Pollution spills occur more often than you think. Usually, however, we only hear about the big ones like when three million gallons of acid mine waste spilled into the Animas River in New Mexico or when 7,500 gallons of MCHM discharged into the Elk River and shut down water supplies in Charleston, West Virginia. MCHM’s unknown toxicity ultimately affected the drinking water for 300,000 residents and the effects of the pollution in the Animas River are still being evaluated. Here on the Potomac, industrial spills are an uncommon occurrence because we harbor relatively few industrial type facilities.
Arguably our biggest issue on the Potomac is raw sewage overflows during rain events in our cities. But unlike sewage overflows, unexpected and accidental spills of an industrial pollution are unpredictable. On September 23, 2015 an estimated 10,000 gallons of a liquid latex chemical was spilled by the Verso Paper Plant in Luke, Maryland into the North Branch Potomac about 200 river miles from Washington D.C. The latex compound was being transferred to a storage tank inside the mill, where a valve was left open, which sent the latex through the Mill’s wastewater drainage system. Luckily, a local resident noticed the discoloration of the North Branch and alerted the Maryland Department of the Environment (MDE). Upon notification, MDE collected water samples, contacted the Interstate Commission for the Potomac River Basin (ICPRB) and investigated the spill.
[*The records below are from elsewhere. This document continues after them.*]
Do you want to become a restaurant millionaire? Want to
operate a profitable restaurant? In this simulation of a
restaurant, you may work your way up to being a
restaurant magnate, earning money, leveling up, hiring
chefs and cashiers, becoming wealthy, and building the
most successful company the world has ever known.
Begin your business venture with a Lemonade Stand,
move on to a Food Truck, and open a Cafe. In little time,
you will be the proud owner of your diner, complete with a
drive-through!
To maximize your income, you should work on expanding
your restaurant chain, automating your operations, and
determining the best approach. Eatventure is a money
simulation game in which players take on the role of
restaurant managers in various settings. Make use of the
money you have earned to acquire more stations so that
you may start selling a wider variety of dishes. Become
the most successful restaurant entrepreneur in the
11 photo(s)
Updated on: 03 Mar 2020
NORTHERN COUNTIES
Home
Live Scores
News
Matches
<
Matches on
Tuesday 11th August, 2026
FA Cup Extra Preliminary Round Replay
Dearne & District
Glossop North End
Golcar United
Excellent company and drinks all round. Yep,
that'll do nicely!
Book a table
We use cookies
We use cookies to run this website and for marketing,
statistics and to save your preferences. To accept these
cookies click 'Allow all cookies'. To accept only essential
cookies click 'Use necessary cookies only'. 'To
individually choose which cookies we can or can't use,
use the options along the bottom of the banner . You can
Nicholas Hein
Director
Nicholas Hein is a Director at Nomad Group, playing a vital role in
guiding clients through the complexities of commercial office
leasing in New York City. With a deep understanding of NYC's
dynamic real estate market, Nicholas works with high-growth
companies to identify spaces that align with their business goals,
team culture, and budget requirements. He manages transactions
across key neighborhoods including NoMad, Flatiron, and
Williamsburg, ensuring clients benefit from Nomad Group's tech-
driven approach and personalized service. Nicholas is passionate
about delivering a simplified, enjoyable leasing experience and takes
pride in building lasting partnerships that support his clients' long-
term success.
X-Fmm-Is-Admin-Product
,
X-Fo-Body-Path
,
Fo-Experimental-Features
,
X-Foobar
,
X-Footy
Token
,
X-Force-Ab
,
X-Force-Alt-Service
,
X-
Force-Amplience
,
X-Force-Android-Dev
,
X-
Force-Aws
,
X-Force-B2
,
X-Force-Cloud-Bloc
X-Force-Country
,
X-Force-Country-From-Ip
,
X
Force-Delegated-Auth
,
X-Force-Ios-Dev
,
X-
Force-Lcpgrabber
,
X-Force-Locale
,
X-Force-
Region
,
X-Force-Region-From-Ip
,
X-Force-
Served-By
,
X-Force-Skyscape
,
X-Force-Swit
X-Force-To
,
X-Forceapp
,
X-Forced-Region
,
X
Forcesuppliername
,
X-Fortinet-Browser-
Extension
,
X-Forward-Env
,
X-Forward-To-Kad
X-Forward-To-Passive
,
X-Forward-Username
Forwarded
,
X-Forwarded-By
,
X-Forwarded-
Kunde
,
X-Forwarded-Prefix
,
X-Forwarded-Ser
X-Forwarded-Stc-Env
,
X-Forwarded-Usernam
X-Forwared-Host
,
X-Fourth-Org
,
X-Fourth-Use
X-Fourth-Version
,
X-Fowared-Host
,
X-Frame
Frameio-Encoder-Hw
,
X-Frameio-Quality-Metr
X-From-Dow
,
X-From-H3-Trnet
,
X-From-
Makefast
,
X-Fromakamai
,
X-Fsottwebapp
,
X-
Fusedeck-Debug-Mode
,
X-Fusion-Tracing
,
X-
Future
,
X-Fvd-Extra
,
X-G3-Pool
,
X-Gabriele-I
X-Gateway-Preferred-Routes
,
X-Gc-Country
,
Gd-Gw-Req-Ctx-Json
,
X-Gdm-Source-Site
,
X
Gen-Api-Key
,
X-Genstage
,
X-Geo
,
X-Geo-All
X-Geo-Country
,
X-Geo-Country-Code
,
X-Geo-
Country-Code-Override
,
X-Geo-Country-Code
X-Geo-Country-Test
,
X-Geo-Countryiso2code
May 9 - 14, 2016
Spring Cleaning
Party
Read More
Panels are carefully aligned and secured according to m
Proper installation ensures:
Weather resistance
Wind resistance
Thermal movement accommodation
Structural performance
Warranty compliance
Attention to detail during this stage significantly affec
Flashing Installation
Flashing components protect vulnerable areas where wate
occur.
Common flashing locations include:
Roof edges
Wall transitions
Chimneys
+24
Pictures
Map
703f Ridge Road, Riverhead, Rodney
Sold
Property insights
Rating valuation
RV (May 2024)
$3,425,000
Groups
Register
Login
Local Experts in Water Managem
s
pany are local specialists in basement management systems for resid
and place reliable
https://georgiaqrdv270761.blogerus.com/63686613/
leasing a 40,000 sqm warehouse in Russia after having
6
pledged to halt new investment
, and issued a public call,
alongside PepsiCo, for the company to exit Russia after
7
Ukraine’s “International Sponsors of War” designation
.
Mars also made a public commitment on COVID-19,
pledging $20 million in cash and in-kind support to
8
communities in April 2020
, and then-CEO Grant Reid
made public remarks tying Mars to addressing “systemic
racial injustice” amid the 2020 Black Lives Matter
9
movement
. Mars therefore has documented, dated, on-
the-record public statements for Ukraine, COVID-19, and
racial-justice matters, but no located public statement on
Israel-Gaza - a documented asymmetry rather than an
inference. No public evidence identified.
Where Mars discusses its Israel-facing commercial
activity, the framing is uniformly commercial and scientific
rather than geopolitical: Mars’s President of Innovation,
ICPRB spearheads important programs in water conservation, aquatic life research and water quality monitoring and plays a unique role during emergency spills. When a spill occurs, industrial or otherwise, ICPRB launches its Emergency River Spill Model (ERSM) which can predict the travel time of the spilled material creating the ability to advise and inform downstream public drinking water authorities.
Over five million people get their drinking water straight from the Potomac River. Using ERSM, ICPRB was able to notify all drinking water intake facilities downstream of Cumberland, MD with enough time to prepare before the latex chemicals reached them. Verso claimed there was no threat to drinking water in this incident, but if nothing else this incident demonstrated that the system does work during emergency situations.
The model relies on the interplay of many complicated factors, several of which came into play during this event including a release of water from the Savage River Reservoir shortly after the latex spill, and then nine days of rain. Both caused the latex spill to move faster than the model predicted. All the while our Upper Potomac Riverkeeper worked to ground truth the actual movement of the latex plume as it was moving down river. Our reports to MDE, local papers and on social media provided up-to-date location of the latex plume.
Fortunately, the chemicals in latex are not as toxic as other industrial chemicals in use along the Potomac River. There were no observed fish kills or immediate aquatic habitat impacts with this spill event and no one had to find alternative drinking water; however, there are some lessons learned. When dealing with industrial chemicals, it is absolutely critical to have secondary containment in case of an accident. In this instance, there was not. The latex spilled out of an open valve. Why was it not being monitored during transfer? This answer should come in the form of an up-to-date spill prevention plan onsite at every industrial site. The manual would also instruct authorities as to what level of damage control is required for each material handled by the facility.